WN variance estimate: This statistic is usually equal to the previous. In the case of a preliminary estimation using the Yule-Walker or Burg’s algorithms, a slightly different estimate is displayed.
-2Log(Like.): This statistic is minimized if the "Likelihood" option has been selected for the optimization. It is equal to 2 times the natural logarithm of the likelihood.
FPE: Akaike’s Final Prediction Error. This criterion is adapted to autoregressive models.
AIC: The Akaike Information Criterion.
AICC: This criterion has been suggested by Brockwell (Akaike Information Criterion Corrected).
SBC: Schwarz’s Bayesian Criterion.

Model parameters:

The first table of parameters gives the coefficients of the linear model fitted to the data (a constant if no explanatory variable was selected).

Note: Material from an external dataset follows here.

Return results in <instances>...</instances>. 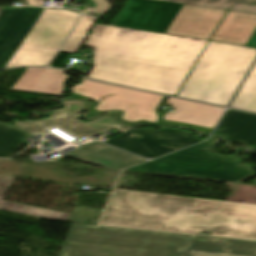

The next table gives the estimator for each coefficient of each polynomial, as well as the standard deviation obtained either directly from the estimation method (preliminary estimation), or from the Fisher’s information matrix (Hessian). The asymptotical standard deviations are also computed. For each coefficient and each standard deviation, a confidence interval is displayed. The coefficients are identified as follows:

AR(i): that corresponds to the order i coefficient of the f(z) polynomial.
SAR(i): coefficient that corresponds to the order i coefficient of the F(z) polynomial.
MA(i): coefficient that corresponds to the order i coefficient of the q(z) polynomial.
SMA(i): coefficient that corresponds to the order i coefficient of the Q(z) polynomial.

Data, Predictions and Residuals: This table displays the data, the corresponding predictions computed with the arima model, and the residuals. If the user requested it, predictions are computed for the validation data and forecasts for future values. Standard deviations and confidence intervals are computed for validation predictions and forecasts.

Charts: Two charts are displayed. The first chart displays the data, the corresponding values predicted by the model, and the predictions corresponding to the values for the validation and/or prediction time steps. The second chart corresponds to the bar chart of residuals.